- [WORK TO COMPLETE]: Make an exact copy of all the data, pictures excluded.

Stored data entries
= = =

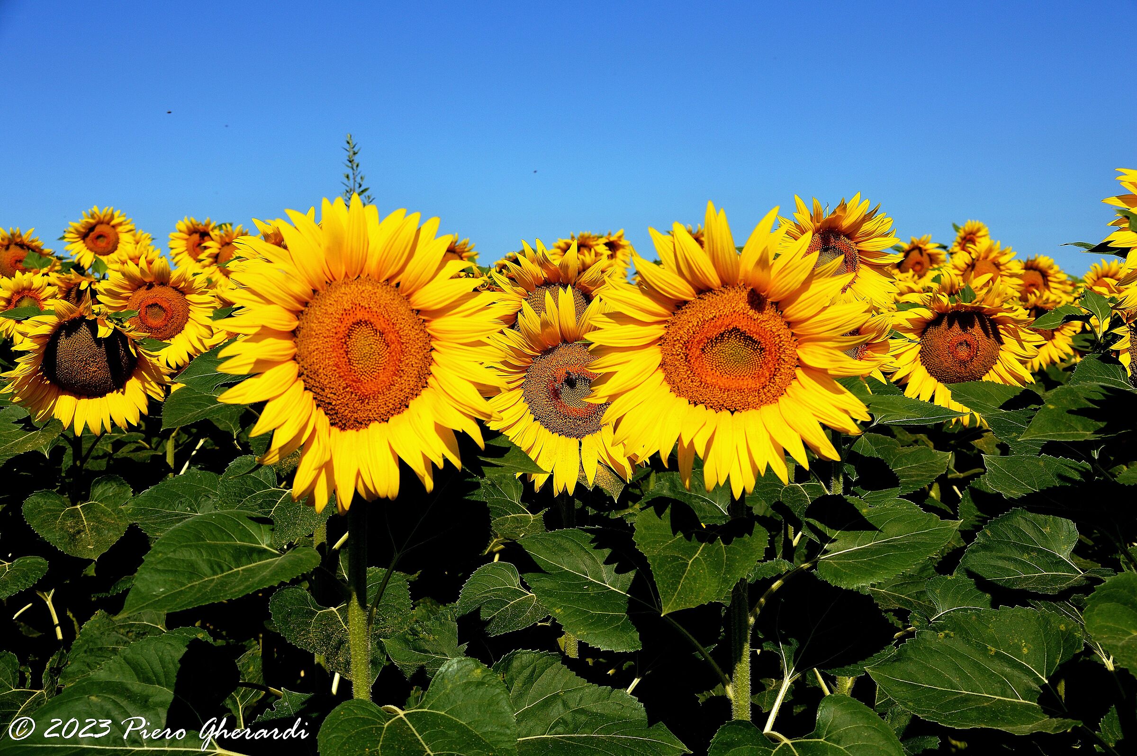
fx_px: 1515
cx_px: 568
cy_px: 378
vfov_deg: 28.0
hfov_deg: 41.1
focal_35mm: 48
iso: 100
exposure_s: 1/640
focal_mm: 32
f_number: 8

= = =

- [RESULT OF THIS EXERCISE]:
fx_px: 1515
cx_px: 568
cy_px: 378
vfov_deg: 28.0
hfov_deg: 41.1
focal_35mm: 48
iso: 100
exposure_s: 1/640
focal_mm: 32
f_number: 8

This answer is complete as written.